Dr. Lissner: Das finde ich aber auch das Schöne an meiner Arbeit: Wir sehen die Menschen in ihrer Gesamtheit. Als CED-Spezialistin betreut man die Patientinnen und Patienten über lange Jahre durch alle Höhen und Tiefen und weiß von vielen, was sie beruflich machen und wo der nächste Urlaub hingeht. Das ist fast wie in einer Hausarztpraxis. Nur dass wir im CED-Zentrum im St. Joseph Krankenhaus als Experten-Team zusammenarbeiten und uns eng abstimmen: Wir haben die Gastroenterologie für Erwachsene, außerdem Ahlke Willenborg als eine der wenigen Kinder-Gastroenterologinnen in Berlin und das Chirurgie-Team unter Leitung von Prof. Jörn Gröne, mit denen ich schon seit vielen Jahren gemeinsam CED-Patienten behandele. Wenn wir dann gemeinsam erreichen, dass es unseren Patientinnen und Patienten wieder besser geht, ist das eine große Freude.
Aus Sicht der DCCV — was sind die krassesten Fehler, die Sie im Umgang mit der Krankheit beobachten?

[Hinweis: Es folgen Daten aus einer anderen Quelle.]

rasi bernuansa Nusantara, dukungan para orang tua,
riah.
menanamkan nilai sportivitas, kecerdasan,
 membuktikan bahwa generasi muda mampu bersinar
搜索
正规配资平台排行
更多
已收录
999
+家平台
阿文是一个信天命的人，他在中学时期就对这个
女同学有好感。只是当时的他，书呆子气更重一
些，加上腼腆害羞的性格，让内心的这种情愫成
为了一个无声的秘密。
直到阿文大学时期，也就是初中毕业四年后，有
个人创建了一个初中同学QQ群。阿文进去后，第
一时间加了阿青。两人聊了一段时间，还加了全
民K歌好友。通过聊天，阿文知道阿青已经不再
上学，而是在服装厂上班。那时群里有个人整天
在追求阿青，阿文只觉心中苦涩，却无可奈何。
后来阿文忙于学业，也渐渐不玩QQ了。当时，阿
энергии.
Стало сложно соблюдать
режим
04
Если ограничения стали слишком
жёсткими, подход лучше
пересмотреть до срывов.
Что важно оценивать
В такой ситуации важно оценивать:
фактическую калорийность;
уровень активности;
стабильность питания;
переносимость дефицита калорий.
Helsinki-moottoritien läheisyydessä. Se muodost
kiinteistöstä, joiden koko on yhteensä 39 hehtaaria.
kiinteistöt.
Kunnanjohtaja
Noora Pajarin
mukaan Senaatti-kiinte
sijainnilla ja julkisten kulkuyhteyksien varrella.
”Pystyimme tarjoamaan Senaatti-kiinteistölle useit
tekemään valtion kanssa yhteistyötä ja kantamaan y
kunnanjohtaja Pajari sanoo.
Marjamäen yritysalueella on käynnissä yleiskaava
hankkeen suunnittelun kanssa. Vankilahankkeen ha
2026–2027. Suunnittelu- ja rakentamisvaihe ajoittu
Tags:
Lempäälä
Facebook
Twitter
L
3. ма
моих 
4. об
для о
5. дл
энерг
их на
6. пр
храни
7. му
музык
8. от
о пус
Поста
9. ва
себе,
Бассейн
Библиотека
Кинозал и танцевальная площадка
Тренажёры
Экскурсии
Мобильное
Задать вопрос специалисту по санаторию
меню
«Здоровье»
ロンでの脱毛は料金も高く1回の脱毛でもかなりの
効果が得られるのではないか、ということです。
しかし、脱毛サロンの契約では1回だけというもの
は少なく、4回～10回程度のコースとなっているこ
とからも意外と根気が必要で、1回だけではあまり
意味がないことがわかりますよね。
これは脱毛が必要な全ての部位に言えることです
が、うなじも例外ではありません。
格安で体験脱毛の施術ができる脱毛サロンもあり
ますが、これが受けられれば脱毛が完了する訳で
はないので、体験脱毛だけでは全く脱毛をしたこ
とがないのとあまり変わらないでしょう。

Arens: Es ist besonders erschreckend zu sehen, dass es immer noch CED-Patientinnen und -Patienten gibt, die ausschließlich und langfristig mit Kortison behandelt werden. Selbst schon lange diagnostizierte und eigentlich gut aufgeklärte Menschen lassen sich immer wieder Kortison verschreiben, statt sich in fachärztliche Behandlung zu begeben.
Dr. Lissner: Kortison ist ein super Medikament für den akuten Schub, weil es die Entzündung schnell unterdrückt. Aber langfristig ist es mehr Fluch als Segen, weil es auf Dauer irrsinnige Nebenwirkungen hat – Osteoporose, Knochenbrüche, dünne Haut, Mondgesicht. Dabei haben wir inzwischen so viele verschiedene Medikamente, die bei chronisch entzündlichen Darmerkrankungen wirken. 2023 darf eigentlich niemand mehr eine Langzeit-Kortisontherapie bekommen.
Noch ein Tipp?
Arens: Wenn die Diagnose kommt, bricht für viele Erkrankte die Welt zusammen, und dann ist die größte Herausforderung: Woher bekomme ich Informationen? Tun Sie sich einen Gefallen: Geben Sie nicht dem Impuls nach, in Foren alles nachzulesen oder vermeintlichen Wundermitteln zu folgen, die irgendwo angepriesen werden. Ihr Freundeskreis meint es gut und wird im Stakkato auf Sie zukommen mit Tipps aus bunten Magazinen. Schauen Sie sich das nicht an, sonst werden Sie verrückt.
Dr. Lissner: Wir empfehlen gerne die DCCV. Erstens weil das eine unabhängige Vereinigung ist, die hervorragend alles, was man wissen muss, aufbereitet. Und zweitens, weil der Austausch unter Betroffenen extrem wertvoll ist.